Dans ce contexte, les Hercules ont affirmé avant l'organe compétitif de la RFEF le changement de calendrier, quelque chose qui a été approuvé ce vendredi à midi. La réunion a été avancée au samedi 7 septembre à 21 h 15. « La résolution est basée sur les difficultés de logistique soulevées par notre club pour le déplacement et le retour de l'expédition, ainsi que la commodité de contester la réunion la nuit pour des raisons de sécurité aux hautes températures prévues », a indiqué l'équipe d'Alicante dans un communiqué.

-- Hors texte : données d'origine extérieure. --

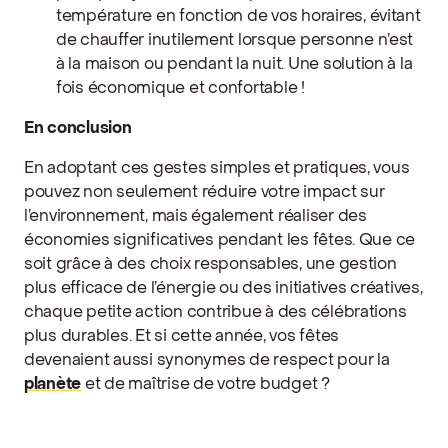
température en fonction de vos horaires, évitant
de chauffer inutilement lorsque personne n’est
à la maison ou pendant la nuit. Une solution à la
fois économique et confortable !
En conclusion
En adoptant ces gestes simples et pratiques, vous
pouvez non seulement réduire votre impact sur
l’environnement, mais également réaliser des
économies significatives pendant les fêtes. Que ce
soit grâce à des choix responsables, une gestion
plus efficace de l’énergie ou des initiatives créatives,
chaque petite action contribue à des célébrations
plus durables. Et si cette année, vos fêtes
devenaient aussi synonymes de respect pour la
planète
et de maîtrise de votre budget ?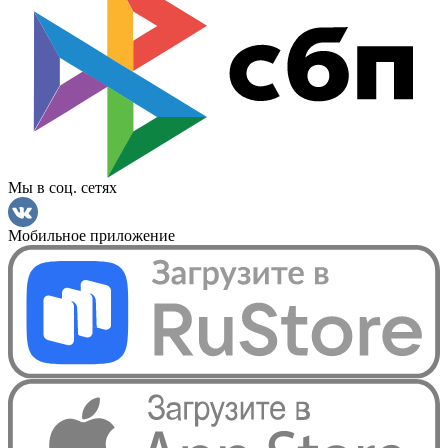
Мы в соц. сетях
Мобильное приложение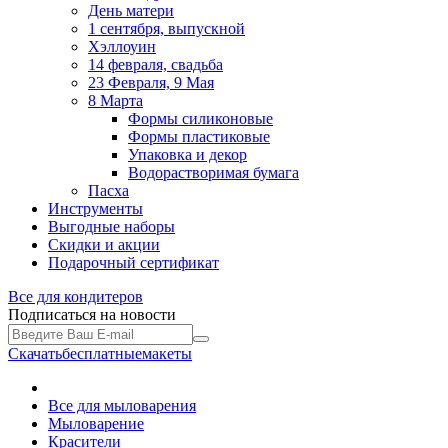
День матери
1 сентября, выпускной
Хэллоуин
14 февраля, свадьба
23 Февраля, 9 Мая
8 Марта
Формы силиконовые
Формы пластиковые
Упаковка и декор
Водорастворимая бумага
Пасха
Инструменты
Выгодные наборы
Скидки и акции
Подарочный сертификат
Все для
кондитеров
Подписаться на новости
Скачать
бесплатные
макеты
Все для мыловарения
Мыловарение
Красители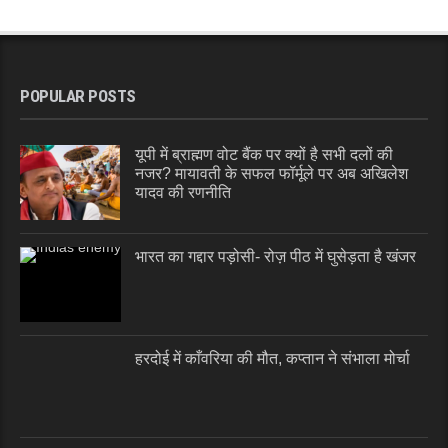
POPULAR POSTS
यूपी में ब्राह्मण वोट बैंक पर क्यों है सभी दलों की
नजर? मायावती के सफल फॉर्मूले पर अब अखिलेश
यादव की रणनीति
भारत का गद्दार पड़ोसी- रोज़ पीठ में घुसेड़ता है खंजर
हरदोई में काँवरिया की मौत, कप्तान ने संभाला मोर्चा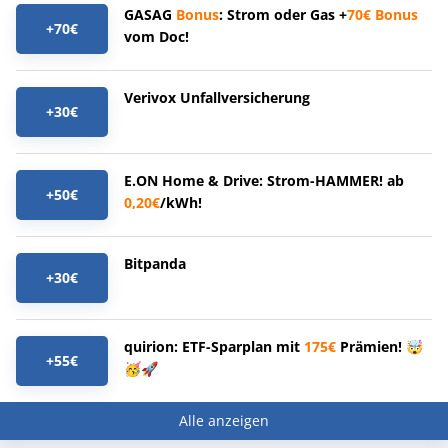
GASAG
Bonus
: Strom oder Gas +
70€
Bonus
+70€
vom Doc!
Verivox Unfallversicherung
+30€
E.ON Home & Drive: Strom-HAMMER! ab
+50€
0,20€
/kWh!
Bitpanda
+30€
quirion: ETF-Sparplan mit
175€
Prämien! 🤯
+55€
🥳🚀
Alle anzeigen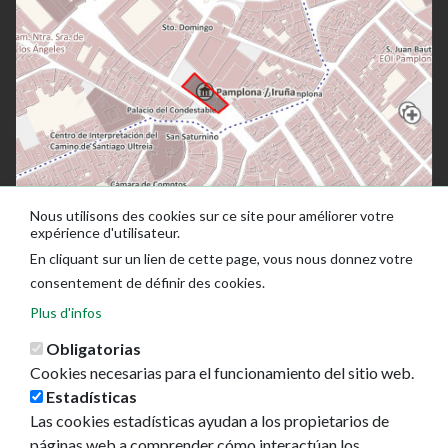
Nous utilisons des cookies sur ce site pour améliorer votre
expérience d'utilisateur.
En cliquant sur un lien de cette page, vous nous donnez votre
consentement de définir des cookies.
Plus d'infos
Obligatorias
Cookies necesarias para el funcionamiento del sitio web.
Estadísticas
Las cookies estadísticas ayudan a los propietarios de
Ayuntamiento de Pamplona
páginas web a comprender cómo interactúan los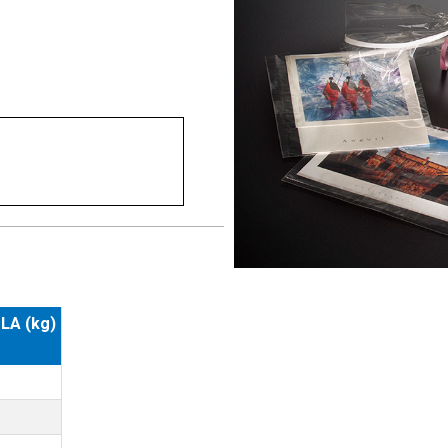
LA (kg)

Avec ce changement, l'opération de voyage passe de deux nuits d'hôtel et un vol aller-retour vers une seule nuit d'hôtel, un vol d'Alicante le même jour du match avec départ à 13h00. et un voyage de retour en bateau dimanche. Dans tous les cas, le coût que vous devrez supposer ne sera pas inférieur. Seule la soirée de l'hôtel pour l'ensemble de l'expédition que les voyages auront un coût qui sera d'environ 10 000 euros, comme l'a rapporté le journal.

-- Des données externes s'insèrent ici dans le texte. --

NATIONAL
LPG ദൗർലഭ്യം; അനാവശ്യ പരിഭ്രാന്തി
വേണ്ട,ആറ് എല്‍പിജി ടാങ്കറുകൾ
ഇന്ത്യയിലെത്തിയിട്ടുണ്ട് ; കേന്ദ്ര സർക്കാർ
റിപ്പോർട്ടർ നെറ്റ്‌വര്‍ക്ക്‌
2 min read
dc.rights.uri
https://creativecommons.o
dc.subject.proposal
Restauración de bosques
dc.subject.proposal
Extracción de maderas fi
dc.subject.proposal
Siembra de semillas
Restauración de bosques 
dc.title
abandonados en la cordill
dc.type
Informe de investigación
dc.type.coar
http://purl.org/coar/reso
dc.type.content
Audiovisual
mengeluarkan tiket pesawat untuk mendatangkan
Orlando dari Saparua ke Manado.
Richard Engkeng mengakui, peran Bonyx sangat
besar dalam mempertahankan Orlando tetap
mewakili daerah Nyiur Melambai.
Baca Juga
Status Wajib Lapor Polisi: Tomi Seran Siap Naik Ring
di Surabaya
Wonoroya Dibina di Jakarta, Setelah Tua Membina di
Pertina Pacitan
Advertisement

Les prix exorbitants des hôtels, restaurants et autres services touristiques à Ibiza finissent par les gros titres chaque été. Le logement à 2 000 euros par nuit, les menus de la journée à partir de 24 euros, une bouteille d'eau pour 15 euros, un kilo de vogue à 200 euros ou des billets disco à 170 euros font partie du paysage habituel de l'île. Cette barrière inflationniste est également connue par les chaînes hôtelières des îles Baléares, qui ont enchaîné trois exercices consécutifs avec un enregistrement de visiteurs et dans lequel les cerveaux ont dû être sentis pour capturer le personnel avec lequel fournir un service de qualité maximale aux 15 millions de voyageurs étrangers qui sont arrivés dans la communauté autonome en 2024, un nouveau maximum historique.

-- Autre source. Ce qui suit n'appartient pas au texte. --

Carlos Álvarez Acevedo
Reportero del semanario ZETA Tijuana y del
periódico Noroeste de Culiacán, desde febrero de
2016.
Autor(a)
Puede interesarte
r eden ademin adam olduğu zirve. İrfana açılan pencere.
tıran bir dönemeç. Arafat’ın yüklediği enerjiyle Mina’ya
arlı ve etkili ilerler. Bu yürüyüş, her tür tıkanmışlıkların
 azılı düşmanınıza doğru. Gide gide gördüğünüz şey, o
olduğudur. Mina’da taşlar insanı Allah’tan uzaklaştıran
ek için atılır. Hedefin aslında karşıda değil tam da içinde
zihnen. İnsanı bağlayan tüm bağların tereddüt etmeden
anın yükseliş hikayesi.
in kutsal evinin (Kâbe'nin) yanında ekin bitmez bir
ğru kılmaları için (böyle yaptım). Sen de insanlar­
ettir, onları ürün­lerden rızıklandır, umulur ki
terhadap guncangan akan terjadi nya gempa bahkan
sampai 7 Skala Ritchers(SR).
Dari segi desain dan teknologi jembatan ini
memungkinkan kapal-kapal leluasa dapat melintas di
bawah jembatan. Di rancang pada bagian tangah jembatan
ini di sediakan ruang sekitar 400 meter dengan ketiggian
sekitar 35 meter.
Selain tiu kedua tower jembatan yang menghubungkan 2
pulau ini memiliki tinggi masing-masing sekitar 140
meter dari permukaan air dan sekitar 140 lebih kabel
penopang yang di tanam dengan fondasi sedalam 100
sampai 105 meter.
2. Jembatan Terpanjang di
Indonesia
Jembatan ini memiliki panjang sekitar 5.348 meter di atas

Au cours de ces trois années, ils ont vécu une démission généralisée de travailleurs d'autres territoires pour se rendre aux îles Baléares, mais surtout à Ibiza, pour une raison simple: les prix élevés, et en particulier celui du logement, mangent pratiquement le salaire. Dans ce scénario, des entreprises telles que Meliá, Barceló, Riu, Iberostar ou Palladium ont dû offrir un logement gratuit dans l'offre d'emploi pour compléter leurs modèles. Certains ont activé des chambres de leurs propres hôtels pour les travailleurs et d'autres ont choisi de construire des bâtiments à proximité afin de ne pas perdre de place au milieu de la haute saison.
Un scénario que de nombreux touristes tirent au sort de leurs séjours (ou quittant un autre endroit) et que cette fois est entré en collision devant les difficultés des équipes de football les plus modestes pour carréner leurs comptes. Malgré une masse de 12 000 partenaires et un budget annuel qui sera cette année environ quatre millions d'euros, les prix d'Ibiza ont été prohibitifs pour Hercules.